Voluntariness and Solidarity
in the GDR and the Post-socialist Transition (1970-2000)
in the GDR and the Post-socialist Transition (1970-2000)
This subproject investigates voluntariness in the GDR and the subsequent post-socialist “transformation society.” It examines appeals and campaigns invoking voluntary participation (Mitmachen) within a state-socialist system, using international engagement as a case study. The subproject argues that the call for “international solidarity” in the socialist dictatorship cannot be understood solely as propaganda. We thus analyze the relationship between state appeals for solidarity and individual motives for voluntary engagement. Another key point of interest is the extent to which the state’s calls for participation influenced the political and societal transformation process in the late 1980s and early 1990s. In its analysis, the subproject also considers migrants in the GDR as addressees of state appeals for voluntariness and as politically active subjects in a society undergoing transformation.

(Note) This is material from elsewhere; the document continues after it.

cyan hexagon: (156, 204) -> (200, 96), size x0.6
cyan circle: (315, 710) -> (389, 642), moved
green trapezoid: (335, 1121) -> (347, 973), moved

Against this backdrop, we probe the state-directed discourse calling for international engagement and solidarity with the Global South, deploying praxeological approaches to analyze how these calls for engagement were implemented in everyday life. Drawing on a variety of in-depth historical studies, we illustrate how fundraising and aid campaigns were organized and reconstruct their eigensinnig appropriation, that is, how people engaged in these campaigns in a purposeful, pertinacious way.
The subproject explores the construction of voluntariness as a social practice through scrutiny of both state and non-state sources (in the former case, primarily those of internationally oriented mass organizations). In line with a multi-perspective approach to contemporary history, the source base is broad and not limited to written records. Among the diverse archival materials, documents produced by the GDR’s Solidarity Committee and International Friendship League are of key importance. But we also turn the analytical spotlight on media portrayals of the Global South (as conveyed by films, posters, and everyday objects) that were supposed to encourage practices of solidarity. The archival materials are further supplemented by life history interviews.
This subproject makes an important contribution to the research unit’s work. First, it focuses on voluntariness in a “dictatorship,” thereby further expanding the scope of investigation to illiberal societies. Second, continuities and ruptures in voluntariness will be analyzed during periods of political upheaval. Third, the subproject foregrounds migrants from the Global South, thus scrutinizing historical processes of transfer emanating from decolonized states—while drawing, among other things, on postcolonial approaches.